Assumptions and deviations

  • GA imputation for older children. Shoji 2016 Methods states “Gestational age was available only for those patients under 2 months of age”. The paper does not document the imputation rule used for older subjects when the (GA / 30)^-0.548 term was evaluated during fitting. The vignette simulations default to GA = 40 weeks (term) for the toddler and older- child strata so the Vss covariate factor reduces to (40 / 30)^-0.548 = 0.85 – a small downward adjustment that is consistent with term birth and avoids extrapolating the GA effect outside its supported range. Users who simulate individual patients with known GA should pass the recorded value.
  • Race not in the model. Race was recorded as a baseline characteristic (Shoji 2016 Table 1) but was not screened or retained as a CL / Vss covariate. Race-disaggregated PK is therefore beyond the model’s documented scope.
  • Sex not retained. Univariate analysis showed a marginal effect of sex on CL (delta-OFV -3.10 in Shoji 2016 Table 2) below the prespecified 3.84 retention threshold; sex was not retained in the final model.

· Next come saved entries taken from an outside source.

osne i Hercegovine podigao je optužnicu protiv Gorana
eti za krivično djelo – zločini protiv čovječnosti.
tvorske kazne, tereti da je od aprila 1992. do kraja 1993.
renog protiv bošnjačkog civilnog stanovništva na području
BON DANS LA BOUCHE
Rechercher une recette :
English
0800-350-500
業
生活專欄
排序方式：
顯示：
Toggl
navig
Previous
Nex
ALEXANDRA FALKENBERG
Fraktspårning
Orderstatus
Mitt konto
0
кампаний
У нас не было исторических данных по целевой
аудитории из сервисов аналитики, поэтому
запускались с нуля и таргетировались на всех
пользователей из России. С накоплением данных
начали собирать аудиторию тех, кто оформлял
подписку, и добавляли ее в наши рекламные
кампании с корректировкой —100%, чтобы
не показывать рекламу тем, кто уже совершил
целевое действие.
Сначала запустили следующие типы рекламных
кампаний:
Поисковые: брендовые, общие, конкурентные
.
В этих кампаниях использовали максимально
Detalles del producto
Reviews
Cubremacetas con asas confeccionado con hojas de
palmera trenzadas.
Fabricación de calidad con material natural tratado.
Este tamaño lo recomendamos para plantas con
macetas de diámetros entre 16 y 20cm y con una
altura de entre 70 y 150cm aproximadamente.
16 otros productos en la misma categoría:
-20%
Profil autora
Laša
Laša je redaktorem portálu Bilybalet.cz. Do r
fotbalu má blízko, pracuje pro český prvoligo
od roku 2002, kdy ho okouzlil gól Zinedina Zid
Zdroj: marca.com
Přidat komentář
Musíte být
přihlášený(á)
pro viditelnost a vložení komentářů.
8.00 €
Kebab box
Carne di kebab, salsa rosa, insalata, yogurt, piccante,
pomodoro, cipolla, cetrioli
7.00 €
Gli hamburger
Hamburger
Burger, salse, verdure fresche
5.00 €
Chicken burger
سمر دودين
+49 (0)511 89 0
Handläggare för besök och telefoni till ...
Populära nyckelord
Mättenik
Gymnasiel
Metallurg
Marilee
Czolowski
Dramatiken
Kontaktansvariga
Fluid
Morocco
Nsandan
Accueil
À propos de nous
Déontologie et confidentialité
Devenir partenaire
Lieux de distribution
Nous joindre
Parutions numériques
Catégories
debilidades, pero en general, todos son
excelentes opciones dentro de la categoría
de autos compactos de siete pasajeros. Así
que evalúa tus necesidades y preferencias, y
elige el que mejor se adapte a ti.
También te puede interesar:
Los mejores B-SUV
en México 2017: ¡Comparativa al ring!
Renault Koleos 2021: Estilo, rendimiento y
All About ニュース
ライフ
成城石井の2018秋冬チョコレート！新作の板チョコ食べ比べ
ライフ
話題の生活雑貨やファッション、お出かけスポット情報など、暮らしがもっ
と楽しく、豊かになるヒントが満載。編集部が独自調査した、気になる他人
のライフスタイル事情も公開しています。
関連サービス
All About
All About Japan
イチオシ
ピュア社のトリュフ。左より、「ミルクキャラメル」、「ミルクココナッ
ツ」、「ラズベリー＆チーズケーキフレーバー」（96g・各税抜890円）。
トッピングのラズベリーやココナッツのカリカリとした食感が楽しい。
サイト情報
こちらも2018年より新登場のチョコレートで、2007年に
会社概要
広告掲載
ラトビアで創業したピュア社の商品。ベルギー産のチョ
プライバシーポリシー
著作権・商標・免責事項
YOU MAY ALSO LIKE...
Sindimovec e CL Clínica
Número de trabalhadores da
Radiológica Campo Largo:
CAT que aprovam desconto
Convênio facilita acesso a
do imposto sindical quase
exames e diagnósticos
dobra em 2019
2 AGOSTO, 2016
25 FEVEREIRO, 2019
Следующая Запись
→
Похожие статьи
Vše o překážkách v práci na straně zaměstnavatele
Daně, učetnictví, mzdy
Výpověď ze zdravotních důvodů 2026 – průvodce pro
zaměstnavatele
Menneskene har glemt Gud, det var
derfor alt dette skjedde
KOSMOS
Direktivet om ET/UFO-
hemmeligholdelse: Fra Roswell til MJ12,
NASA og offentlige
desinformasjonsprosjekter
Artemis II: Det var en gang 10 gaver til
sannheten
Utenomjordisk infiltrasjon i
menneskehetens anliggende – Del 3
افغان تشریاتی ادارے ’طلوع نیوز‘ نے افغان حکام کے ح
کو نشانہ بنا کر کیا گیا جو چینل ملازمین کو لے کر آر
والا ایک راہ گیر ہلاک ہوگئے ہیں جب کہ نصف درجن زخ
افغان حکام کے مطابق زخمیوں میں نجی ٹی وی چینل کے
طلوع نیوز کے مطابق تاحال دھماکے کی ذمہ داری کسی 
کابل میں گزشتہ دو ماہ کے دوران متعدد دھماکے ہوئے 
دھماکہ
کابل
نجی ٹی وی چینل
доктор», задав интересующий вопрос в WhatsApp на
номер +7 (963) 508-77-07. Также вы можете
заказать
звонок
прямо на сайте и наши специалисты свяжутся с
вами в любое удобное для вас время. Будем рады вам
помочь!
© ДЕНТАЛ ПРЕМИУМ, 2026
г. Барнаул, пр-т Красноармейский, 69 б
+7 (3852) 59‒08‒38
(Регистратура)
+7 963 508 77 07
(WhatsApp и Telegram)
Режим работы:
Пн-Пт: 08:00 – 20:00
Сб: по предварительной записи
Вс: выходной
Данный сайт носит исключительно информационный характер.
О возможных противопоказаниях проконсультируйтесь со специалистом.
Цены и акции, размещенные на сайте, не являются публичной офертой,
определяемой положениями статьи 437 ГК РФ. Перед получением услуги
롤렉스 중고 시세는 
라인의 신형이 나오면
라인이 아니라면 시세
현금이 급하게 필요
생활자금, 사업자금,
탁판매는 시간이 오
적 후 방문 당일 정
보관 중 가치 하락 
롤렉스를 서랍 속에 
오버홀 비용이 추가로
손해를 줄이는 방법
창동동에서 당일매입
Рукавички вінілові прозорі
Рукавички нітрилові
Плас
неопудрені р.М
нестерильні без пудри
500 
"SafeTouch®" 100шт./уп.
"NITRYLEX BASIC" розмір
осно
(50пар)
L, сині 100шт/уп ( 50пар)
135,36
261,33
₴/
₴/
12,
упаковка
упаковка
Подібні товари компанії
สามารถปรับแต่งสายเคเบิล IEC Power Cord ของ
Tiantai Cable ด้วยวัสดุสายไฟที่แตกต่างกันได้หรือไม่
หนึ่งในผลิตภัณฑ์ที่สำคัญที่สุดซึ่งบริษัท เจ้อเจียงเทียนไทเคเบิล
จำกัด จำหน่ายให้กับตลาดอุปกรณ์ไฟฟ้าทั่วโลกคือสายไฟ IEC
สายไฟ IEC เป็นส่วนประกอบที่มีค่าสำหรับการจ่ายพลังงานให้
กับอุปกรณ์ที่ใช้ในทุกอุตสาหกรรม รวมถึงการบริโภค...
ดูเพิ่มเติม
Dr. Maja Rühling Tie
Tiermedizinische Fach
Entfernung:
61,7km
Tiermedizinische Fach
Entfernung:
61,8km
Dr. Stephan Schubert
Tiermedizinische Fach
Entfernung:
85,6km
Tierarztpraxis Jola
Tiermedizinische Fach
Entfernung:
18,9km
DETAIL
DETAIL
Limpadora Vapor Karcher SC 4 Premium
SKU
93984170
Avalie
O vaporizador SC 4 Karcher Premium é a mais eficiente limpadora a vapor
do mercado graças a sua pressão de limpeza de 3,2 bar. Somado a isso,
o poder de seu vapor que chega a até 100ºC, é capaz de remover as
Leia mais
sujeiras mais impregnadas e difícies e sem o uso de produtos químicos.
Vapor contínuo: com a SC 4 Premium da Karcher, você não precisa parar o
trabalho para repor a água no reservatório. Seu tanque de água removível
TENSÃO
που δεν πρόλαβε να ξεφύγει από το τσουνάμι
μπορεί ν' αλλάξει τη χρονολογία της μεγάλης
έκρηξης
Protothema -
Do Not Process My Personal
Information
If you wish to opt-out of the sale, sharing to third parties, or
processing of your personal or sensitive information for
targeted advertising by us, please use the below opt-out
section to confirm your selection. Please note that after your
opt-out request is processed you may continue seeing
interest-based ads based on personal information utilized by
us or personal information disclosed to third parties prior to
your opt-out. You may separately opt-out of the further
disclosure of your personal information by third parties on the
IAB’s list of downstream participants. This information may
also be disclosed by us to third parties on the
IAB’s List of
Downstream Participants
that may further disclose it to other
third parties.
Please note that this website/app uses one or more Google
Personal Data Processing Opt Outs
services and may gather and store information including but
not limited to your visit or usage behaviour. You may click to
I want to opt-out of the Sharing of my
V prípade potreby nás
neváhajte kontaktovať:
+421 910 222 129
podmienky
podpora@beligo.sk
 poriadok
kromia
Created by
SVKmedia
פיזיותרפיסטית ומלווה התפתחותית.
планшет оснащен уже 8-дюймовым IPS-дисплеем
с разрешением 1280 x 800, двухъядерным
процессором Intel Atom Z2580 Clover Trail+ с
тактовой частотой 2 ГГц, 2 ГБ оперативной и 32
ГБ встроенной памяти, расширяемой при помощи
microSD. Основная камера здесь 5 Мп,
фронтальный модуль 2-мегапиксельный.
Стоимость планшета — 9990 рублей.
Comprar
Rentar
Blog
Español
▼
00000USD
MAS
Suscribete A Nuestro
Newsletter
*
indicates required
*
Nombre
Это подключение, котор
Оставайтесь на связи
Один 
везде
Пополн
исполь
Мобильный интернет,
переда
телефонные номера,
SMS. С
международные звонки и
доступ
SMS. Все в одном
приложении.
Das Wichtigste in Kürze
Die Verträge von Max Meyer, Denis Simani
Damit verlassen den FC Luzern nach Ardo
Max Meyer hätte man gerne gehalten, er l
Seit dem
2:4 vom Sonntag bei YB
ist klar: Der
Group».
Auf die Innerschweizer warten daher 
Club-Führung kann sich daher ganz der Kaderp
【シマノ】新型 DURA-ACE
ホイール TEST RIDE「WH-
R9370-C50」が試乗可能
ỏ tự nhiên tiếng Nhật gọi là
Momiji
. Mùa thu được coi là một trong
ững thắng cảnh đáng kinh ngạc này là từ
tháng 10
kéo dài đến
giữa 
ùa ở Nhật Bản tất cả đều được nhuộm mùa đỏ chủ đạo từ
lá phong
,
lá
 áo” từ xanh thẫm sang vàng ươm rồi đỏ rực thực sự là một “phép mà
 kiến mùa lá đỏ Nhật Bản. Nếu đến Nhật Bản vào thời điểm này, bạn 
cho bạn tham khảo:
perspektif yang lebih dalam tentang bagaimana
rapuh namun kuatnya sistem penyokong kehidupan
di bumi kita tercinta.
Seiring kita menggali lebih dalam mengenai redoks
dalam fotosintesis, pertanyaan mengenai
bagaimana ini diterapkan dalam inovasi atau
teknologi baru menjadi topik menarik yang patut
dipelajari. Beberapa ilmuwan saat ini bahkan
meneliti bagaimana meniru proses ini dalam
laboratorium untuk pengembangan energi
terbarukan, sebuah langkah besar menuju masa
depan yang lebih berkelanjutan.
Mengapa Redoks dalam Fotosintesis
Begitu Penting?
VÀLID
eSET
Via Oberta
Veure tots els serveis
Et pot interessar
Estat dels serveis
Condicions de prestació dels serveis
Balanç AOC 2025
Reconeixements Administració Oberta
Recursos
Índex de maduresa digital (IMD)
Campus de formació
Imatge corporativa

  • Maturation function lower bound. The Table 3 maturation expression -0.09 + 1.09 * (1 - exp(-0.00958 * PMA_weeks)) becomes negative for PMA < ~9 weeks. The minimum observed PMA in the model-development cohort was GA 22.10 weeks (Table 1) so the published fit is always positive in the observed range, but simulations should not extrapolate below ~10 weeks PMA.
  • Residual-error encoding (operator-resolved sidecar request-001). Shoji 2016 Table 3 reports a single “Residual variability (%) = 66.3” row, and Table 5 lists theta_5 = 0.705 with the footnote label “fraction of additive and proportional error”. The paper text does not disclose the NONMEM $ERROR functional form or the units of theta_5, and no supplement / control stream is publicly available. Per sidecar request-001 / response-001, the operator chose Option B (encode as proportional CV + additive SD in mg/L; the same convention used in this library for Shi 2018 ceftazidime and Delattre 2010 amikacin when antibiotic popPK papers report two residual-error numbers without explicit units). The model therefore uses propSd = 0.663 (66.3% proportional CV) and addSd = 0.705 mg/L (treating cefepime concentration units ug/mL as equivalent to mg/L). The alternative reading (Karlsson BAYO weighting with theta_5 as the proportional fraction of one sigma) would give propSd ~ 0.467 and addSd ~ 0.196 mg/L; the comparison NCA in the table above is mildly sensitive to this choice in the Cmin direction but not in the Cmax / half-life direction.
  • Pooled-cohort study design. The model was fit to two pooled prior studies (Shoji 2016 refs 22 and 23). The published baseline-demographics table (Table 1) reports the pooled cohort; per-study breakdowns are not available, so the virtual cohort here mirrors the pooled distribution rather than each constituent study.
  • Per-figure replication scope. The Monte Carlo target-attainment analysis in Shoji 2016 Figure 4 / Table S1 (60% time above MIC for various doses, intervals, and infusion durations) is reproducible from the model but is omitted from this vignette to keep the render time short; the simulation hooks above (make_subject, rxSolve) are sufficient for users who want to run that analysis themselves.